■ **Your goal**: A word-for-word copy of the entries, with the images left out, is what you should write.

Exercise input below:

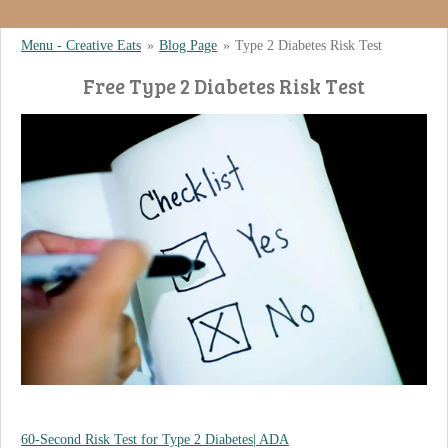
Menu - Creative Eats
»
Blog Page
»
Type 2 Diabetes Risk Test
Free Type 2 Diabetes Risk Test
60-Second Risk Test for Type 2 Diabetes| ADA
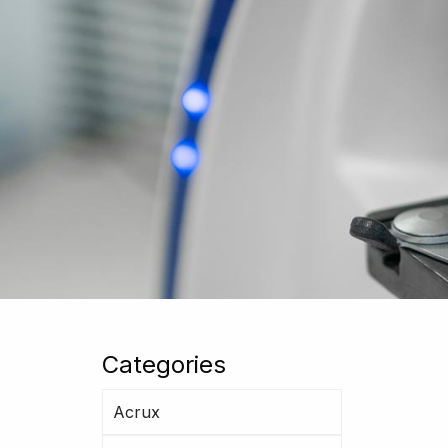
Categories
Acrux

End of Exercise input.

■ **Solution**:
Menu - Creative Eats
»
Blog Page
»
Type 2 Diabetes Risk Test
Free Type 2 Diabetes Risk Test
60-Second Risk Test for Type 2 Diabetes| ADA
Categories
Acrux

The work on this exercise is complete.